Keywords

1 Introduction

In the last two decades, industrial robots have been widely used in various fields of manufacture to enable efficient automated production processes. Vision-guided industrial robots are one of key parts in the state-of-the-art manufacturing processes. One of the main tasks for industrial robot is picking object and placing it to the specific location. This task has a good solution in 2D placement case while in 3D scattered stacking case, as illustrated in Fig. 1, remains a challenge. Indeed, 3D object detection and pose estimation are significant for robot bin picking in 3D case. The goal is to locate some pickable object instances and determine their 6D poses, i.e. rotation matrix and translation matrix.

Fig. 1.
figure 1

Left: robot bin picking system. Middle: objects are stacked randomly in a bin. Right: scene point clouds from 3D sensor. The mismatching regions are marked with the red bounding box. (Color figure online)

Various algorithms have been proposed for 3D object detection and pose estimation based on 2D images, range images or 3D point clouds. However, few of them are suited for the real-world industrial robot bin picking application for 3D scattered stacking case. There are some reasons: (a) the industrial objects are generally texture-less objects with simple shape. Thus, traditional 2D/3D key point based object detection and pose estimation are not appropriate. (b) 3D scattered stacking objects form a heavy cluttered environment with occlusions. (c) 3D sensor may not obtain complete scene information because of reflection, transmission and absorption. (d) the industrial bin picking requires eliminating the wrong pose hypothesis. Therefore, no satisfactory general solution to this task exists yet.

In literatures, while several methods have been proposed to tackle with this problem based on different input data, we focus here on the approach from [1], which relies on point cloud data. This algorithm has been improved and extended by many authors [2,3,4,5,6,7]. Also, it has been used in various robot bin picking applications [5, 8]. Recent studies [4] have shown its potential to deal with sensor noise, background clutters and occlusions, which is the major disadvantage of another popular pose estimation algorithm, LINEMOD [9, 10]. Moreover, smarter sampling strategy [2,3,4] and GPU acceleration [6] enable PPF method to obtain a fast and robust pose estimation result in heavily cluttered scenes with occlusions. However, this method may fail in the mismatching region caused by false features or features with insufficient information. As shown in Fig. 1, the mismatching regions are marked with the red bounding boxes where the wrong pose may be evaluated a high score. Thus, robot may try to pick these high score wrong detected objects, which causes a decline in system robustness. Actually, even human may not able to identify the correct poses from these regions in point clouds. To tackle with this problem, we propose a new clustering strategy in Point Pair Feature (PPF) based 3D object detection and pose estimation framework to further improve the pose hypothesis result. Our main contribution is using Density Based Spatial Clustering of Applications with Noise (DBSCAN) [11, 12] and Principle Component Analysis (PCA) in PPF method. Through further studying on the clustering step, we give a probable pose distribution perspective for mismatching region detection.

• Given records:
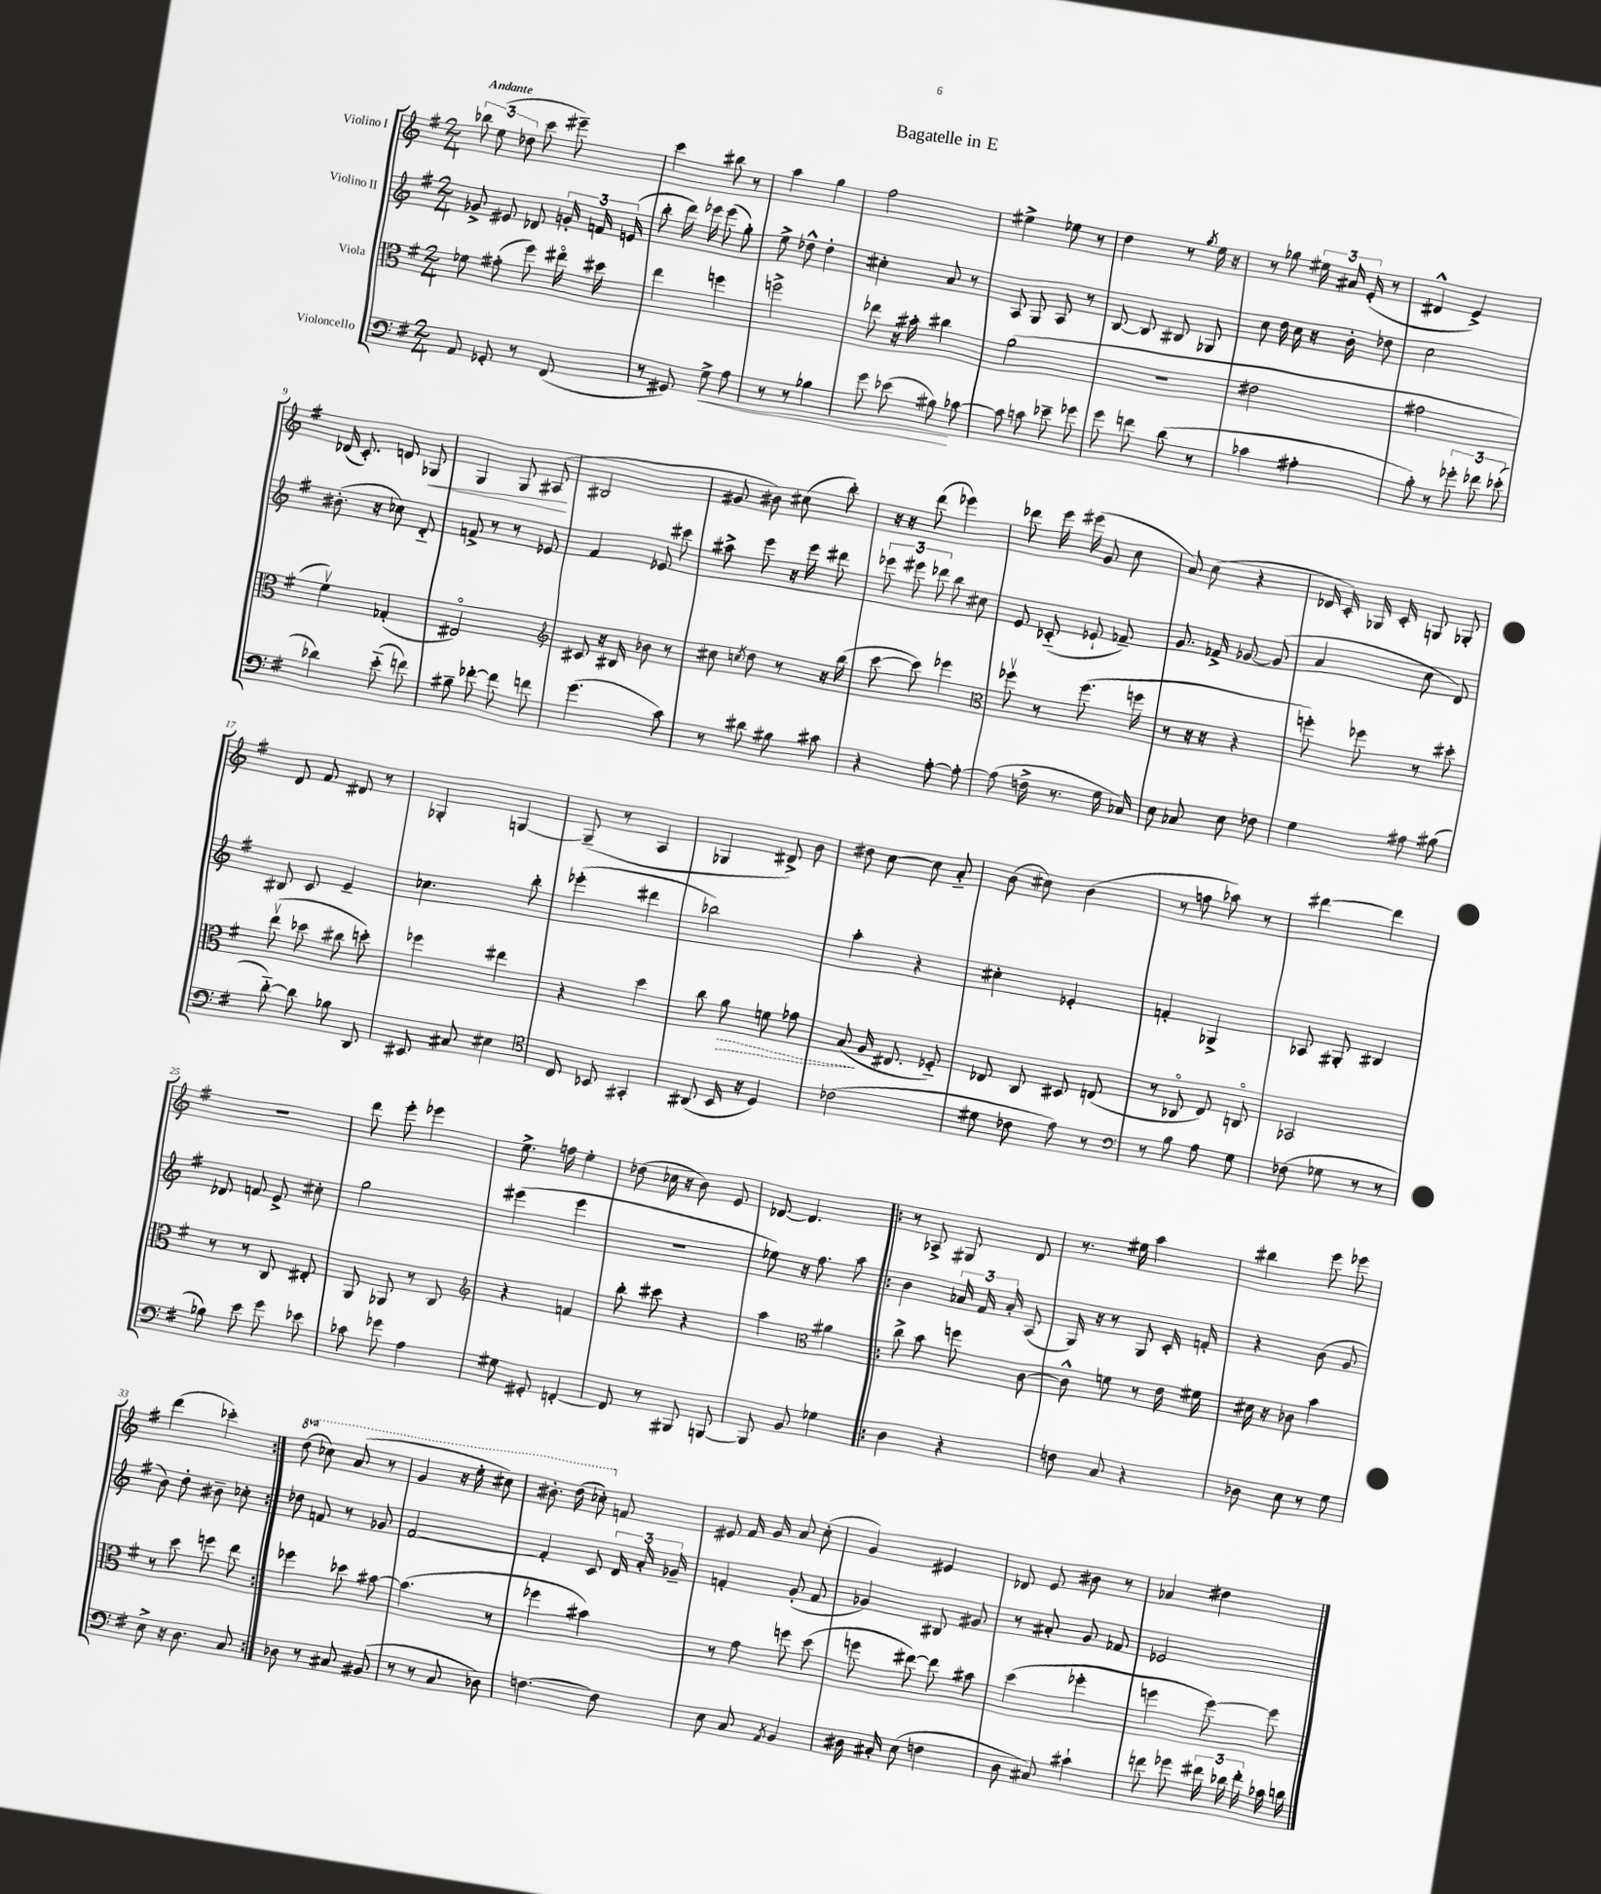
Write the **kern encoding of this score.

**kern	**kern	**kern	**kern
*staff4	*staff3	*staff2	*staff1
*clefF4	*clefC3	*clefG2	*clefG2
*k[f#]	*k[f#]	*k[f#]	*k[f#]
*M2/4	*M2/4	*M2/4	*M2/4
8AA	8f-	8g-^	12bb-
.	.	.	(12ee
8GG-'	(8g#'	8e#	.
.	.	.	12dd-
8r	8ff#)	8d-	8ccc
(8FF#	16ee#o	24g'	8eee#~)
.	.	24f	.
.	16dd#	.	.
.	.	(24e	.
=	=	=	=
8r	4ee	8bb'	4ccc
8GG#)	.	16ddd)	.
.	.	16eee-	.
8G^	4ff	(8eee-	8bb#
8A	.	8gg')	8r
=	=	=	=
8r	2ff^	8ee^	4aa
8r	.	8dd-^^	.
4B-	.	4dd-'	4gg
=	=	=	=
8g	8ee-	4cc#'	2ff#
(8e-	16r	.	.
.	16b#'	.	.
8B#)	4cc#	8a	.
[8c-	.	8r	.
=	=	=	=
8c-]	(2a	8A	4ee#^
8c	.	8G	.
8e-~	.	8A	8ee-
8g-	.	8r	8r
=	=	=	=
8g	2r	[8B	4dd
8f	.	8B]	.
(8d	.	8B#	8r
.	.	.	8qgg
8r	.	8G-	16ee
.	.	.	16r
=	=	=	=
4c-	2e#	8cc	8r
.	.	16dd	8gg-
.	.	16cc	.
4A#'	.	16r	24ee#
.	.	.	24a#
.	.	16b'	.
.	.	.	(24e'
.	.	8dd-	8r
=	=	=	=
8B')	2g#	2cc	4d#^^
8r	.	.	.
12g-'	.	.	4e^)
12f-	.	.	.
(12e-'	.	.	.
=	=	=	=
4d-)	4f#v)	(8.b#'	(16d-
.	.	.	8.c')
.	.	16r	.
(8e'~	(4G-'	8cc-)	8d
8f)	.	8d'~	8G-
=	=	=	=
8B#~	2E#o)	8f^	4G
[8f-'	.	8r	.
8f-]	.	8r	8G
8f	.	8e-	(8A#
=	=	=	=
*	*clefG2	*	*
(4.g	8c#	4f#	2B#
.	16r	.	.
.	16B#	.	.
.	8b-	8e-	.
8c)	8r	8ccc#	.
=	=	=	=
8r	8cc#	8aa#^	8g#
.	8qcc	.	.
8d#	8dd	8eee	8b#)
8B#	8r	16r	(8cc#
.	.	16eee	.
8c#	16r	8ddd#	8bb')
.	(16bb	.	.
=	=	=	=
4r	[8ccc	12eee-	16r
.	.	.	16r
.	.	12eee#	.
.	8ccc])	.	(8ddd
.	.	12ddd-	.
[8A'	4eee-	8bb	4eee-)
8A'_	.	8cc#	.
=	=	=	=
*	*clefC3	*	*
(8A]	8ff-v	8e	8ddd-
16F^	8r	(8c-'~	16eee
8.r	.	.	(16eee#
.	(8.ff-	8e-`	8g
16G	.	8f-~)	8cc
16C-)	16ff	.	.
=	=	=	=
8E	8r	8.g	8a)
8C-	16r	.	(8cc
.	16r	16f-^	.
8E	4r	[8g-	4r
8F-	.	(8g-]	.
=	=	=	=
4G	8ff')	4a	16d-
.	.	.	16c')
.	8ff-	.	16G-
.	.	.	16c'
8A#	8r	8cc	8G
(8B#	8dd#'	8d)	8G-'
=	=	=	=
[8d'~)	(8eev	8B#	8d
8d]	8dd-	8c	8f#
8B-	8cc#	4e~	8d#
8DD	8dd')	.	8r
=	=	=	=
8EE#	4ff-	4.cc-	4G-'
8C#	.	.	.
4E#	4ee#	.	[4G
.	.	8bb'	.
=	=	=	=
*clefC4	*	*	*
8C	4r	(4eee-'	(8G~]
8BB-	.	.	8r
4GG#'	4dd	4ddd#	4A
=	=	=	=
(8AA#	8cc	2bb-)	4G-
16BB	8a	.	.
16r	.	.	.
4D)	8f	.	8d#^)
.	8g-	.	8b
=	=	=	=
(2c-	(8B	4aa'	8dd#
.	16A	.	[8cc
.	8.E#	.	.
.	.	4r	8cc]
.	8F-'~)	.	8a'~
=	=	=	=
8d#	8E-	4cc#'	(8b
8c-	8C	.	8cc#)
8e)	8D#	4e-'	(4b
8r	(8E	.	.
=	=	=	=
*clefF4	*	*	*
8r	8r	4f'	8r
8B	8C-o	.	8ff
8A	8E)	4G-^	8aa-)
8G	8Co	.	8r
=	=	=	=
(8F-	2BB-	8A-	[4ddd#
8G-	.	8G#'	.
8r	.	4B#	4ddd#]
8r	.	.	.
=	=	=	=
8B-)	8r	8d-	2r
8e	8r	8f	.
8g	8C	8e^	.
8e-	8E#'	8cc#'	.
=	=	=	=
8c-	8AA	2gg	8ddd
8g-	8AA-	.	8eee'
4A	8r	.	4eee-
.	8C	.	.
=	=	=	=
*	*clefG2	*	*
8G#	4r	(4eee#	8.ee^
8GG#'	.	.	.
.	.	.	16ff
[4FF'	4f	4eee#	4ee'
=	=	=	=
8FF]	8bb'	2r	(8dd-
8r	8ccc#	.	16cc-
.	.	.	16r
8BBB#	4r	.	8b)
[8BBB	.	.	8e
=	=	=	=
8BBB]	4aa	8ee-)	[8d-
8BB	.	16r	4.d-]
.	.	8.ff#	.
*	*clefC3	*	*
4G-	4a#	.	.
.	.	8aa	.
=!|:	=!|:	=!|:	=!|:
4D	8cc^	4b	8r
.	8b	.	8A-^
4r	8ff	24a-	8G#
.	.	24f#	.
.	.	24a-'	.
.	[8c	(8A	8d
=	=	=	=
8F	8c^^]	16G)	8.r
.	.	16r	.
8C	8f	8r	.
.	.	.	16ee#
4r	8r	8G	4aa
.	16e	16c'	.
.	16f#	16f'	.
=	=	=	=
8D-	16d#	4r	4bb#
.	16r	.	.
8E	8c-	.	.
8r	4b	(8b	8eee
8G	.	8g	8eee-
=	=	=	=
8E^	8r	8b)	(4ddd
16r	8dd	8dd'	.
8.D	.	.	.
.	8ff	8b#~	4ccc-')
8C	8ee	8cc-'	.
=:|!	=:|!	=:|!	=:|!
8D-	4ff-	8dd-	(8ddd
8r	.	8f	8ccc-)
8C#	8dd-	8r	(8aa
(8BB#	[8b#	8g-	8r
=	=	=	=
8r	(4.b#]	[2f#	4gg
8r	.	.	.
8C	.	.	16r
.	.	.	16eee'
8D-)	8r	.	8ccc#)
=	=	=	=
[4.F	4ff-	4f#']	8.bb#'
.	.	.	(16ddd
.	4b#)	8c	8ccc-')
8F]	.	24d	8f
.	.	24a'	.
.	.	24g-~	.
=	=	=	=
8E	8r	4f'	8e#
8C	8g	.	16f#
.	.	.	16g
8qAA	.	.	.
4BB	8ff	(8g'	8a
.	(8dd	8f	(8cc'
=	=	=	=
16D#	8ff	4g-)	4g)
16C#'	.	.	.
(8E	[8ee#)	.	.
4F	8ee#]	8B#	4e#
.	8b#	8g#	.
=	=	=	=
8D	(4dd	8r	8d-
8C#)	.	8a#'	8e
4c#`	4ff-'	8g	8b#
.	.	8f-	8r
=	=	=	=
8f	4ff	2e-	4a-
8g-	.	.	.
24f#	[8ff)	.	4dd#
24d-	.	.	.
24f#'	.	.	.
16c-	8ff]	.	.
16d	.	.	.
==	==	==	==
*-	*-	*-	*-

• What you need to do:
[1] List every reason the robot bin picking introduction gives for why few existing algorithms suit industrial bin picking of 3D scattered stacked objects.
[2] Summarize the robot bin picking introduction in two sentences.
[3] Copy the robot bin picking introduction word for word, from "Various algorithms have" up to and including "task exists yet.".

• Responses per task:
[1]
1. Industrial objects are generally texture-less with simple shapes, so traditional 2D/3D key point based object detection and pose estimation are not appropriate.
2. 3D scattered stacking objects form a heavily cluttered environment with occlusions.
3. The 3D sensor may not obtain complete scene information because of reflection, transmission and absorption.
4. Industrial bin picking requires eliminating wrong pose hypotheses.

[2] Picking objects that are randomly stacked in 3D is still a challenge for vision-guided industrial robots, and few detection and pose estimation algorithms suit it because the parts are texture-less, the scenes are cluttered and occluded, sensor data is incomplete, and wrong poses must be eliminated. The point-cloud-based Point Pair Feature (PPF) method can still give high scores to wrong poses in mismatching regions, so the authors propose a new clustering strategy that uses DBSCAN and PCA to improve the pose hypothesis result and detect such regions.

[3]
Various algorithms have been proposed for 3D object detection and pose estimation based on 2D images, range images or 3D point clouds. However, few of them are suited for the real-world industrial robot bin picking application for 3D scattered stacking case. There are some reasons: (a) the industrial objects are generally texture-less objects with simple shape. Thus, traditional 2D/3D key point based object detection and pose estimation are not appropriate. (b) 3D scattered stacking objects form a heavy cluttered environment with occlusions. (c) 3D sensor may not obtain complete scene information because of reflection, transmission and absorption. (d) the industrial bin picking requires eliminating the wrong pose hypothesis. Therefore, no satisfactory general solution to this task exists yet.